# Finally,testing my black beans.



## readytogo (Apr 6, 2013)

Is been a year now that I canned this black beans; over white rice and steak
today and I don`t have to said nothing else, just a shot of olive oil and vinegar and wow, what a meal. Will be canning some more soon.
Desert was Coffee Cheesecake with Brandy on a crumb almond crust.:congrat:


----------



## Enchant18 (Feb 21, 2012)

Did you cook before canning and did you add anything?

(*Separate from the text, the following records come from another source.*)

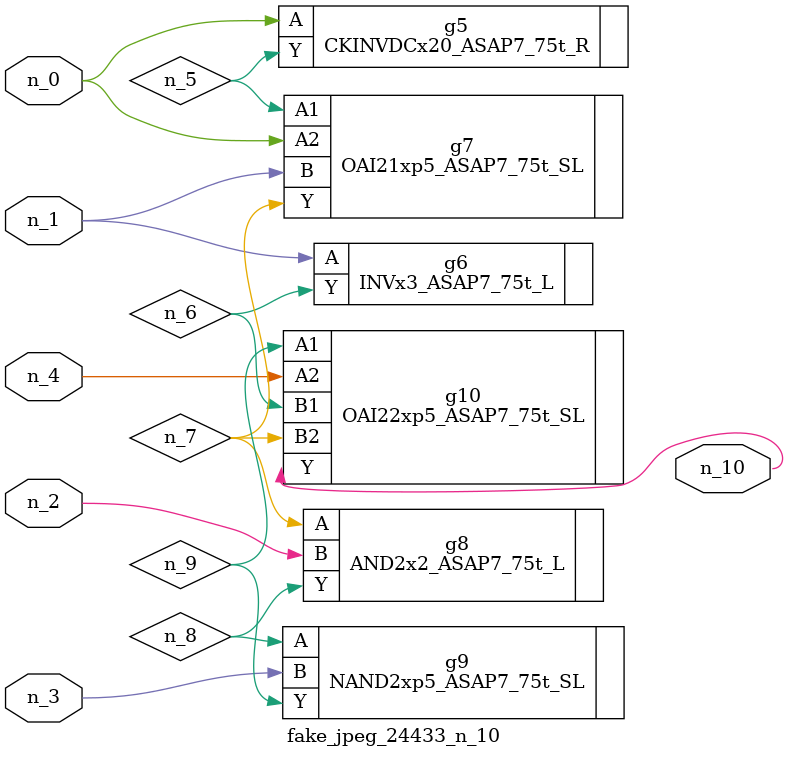
<source format=v>
module fake_jpeg_24433_n_10 (n_3, n_2, n_1, n_0, n_4, n_10);

input n_3;
input n_2;
input n_1;
input n_0;
input n_4;

output n_10;

wire n_8;
wire n_9;
wire n_6;
wire n_5;
wire n_7;

CKINVDCx20_ASAP7_75t_R g5 ( 
.A(n_0),
.Y(n_5)
);

INVx3_ASAP7_75t_L g6 ( 
.A(n_1),
.Y(n_6)
);

OAI21xp5_ASAP7_75t_SL g7 ( 
.A1(n_5),
.A2(n_0),
.B(n_1),
.Y(n_7)
);

AND2x2_ASAP7_75t_L g8 ( 
.A(n_7),
.B(n_2),
.Y(n_8)
);

NAND2xp5_ASAP7_75t_SL g9 ( 
.A(n_8),
.B(n_3),
.Y(n_9)
);

OAI22xp5_ASAP7_75t_SL g10 ( 
.A1(n_9),
.A2(n_4),
.B1(n_6),
.B2(n_7),
.Y(n_10)
);


endmodule
</source>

I haven't canned beans yet.


----------



## readytogo (Apr 6, 2013)

Enchant18 said:


> Did you cook before canning and did you add anything?
> 
> I haven't canned beans yet.


Yes, all cook ready to eat out of the jar, why waste time in preparing beans after canning them plain, just cooked them the way you like and canned them, just before serving add a little olive oil or vinegar for extra flavor, the trick here is to make sure they soak overnight so while canning they don`t absorb all the liquid during the process.
Let me know and good luck.
:beercheer:


----------



## readytogo (Apr 6, 2013)

*Squid in anchovy sauce over linguine*

Two large squids cut in rounds,1/2 sweet onion,6 garlic cloves,1 small can tomato paste,1 cup red wine,3 cups water or beer, pinch of hot pepper flakes, small can of anchovies.
All into a pressure cooker, cook under pressure for 10 minutes, no more, open cooker and finish in low heat to make sauce thicker or add more liquid if needed, taste for salt at this point because anchovies are salty, served over linguine and enjoy with a very cold beer or two or three or, well you get the point.
Ps. rice will be good too.:beercheer:


----------



## Enchant18 (Feb 21, 2012)

Thank you. That will be my after tomatoes project.


----------



## readytogo (Apr 6, 2013)

*left over black beans dinner and more.*

With the left over beans I render a little fresh pork fat from a ham that I started to cured and mix it in a heavy cast pot to make black beans and rice, like a jambalaya , another chunk of pork is roasting and since the oven is hot, made a German chocolate cake with espresso frosting, last night I also made a mango-pineapple-papaya sherbet,it should be set and readytogo for this hot Florida weather.


----------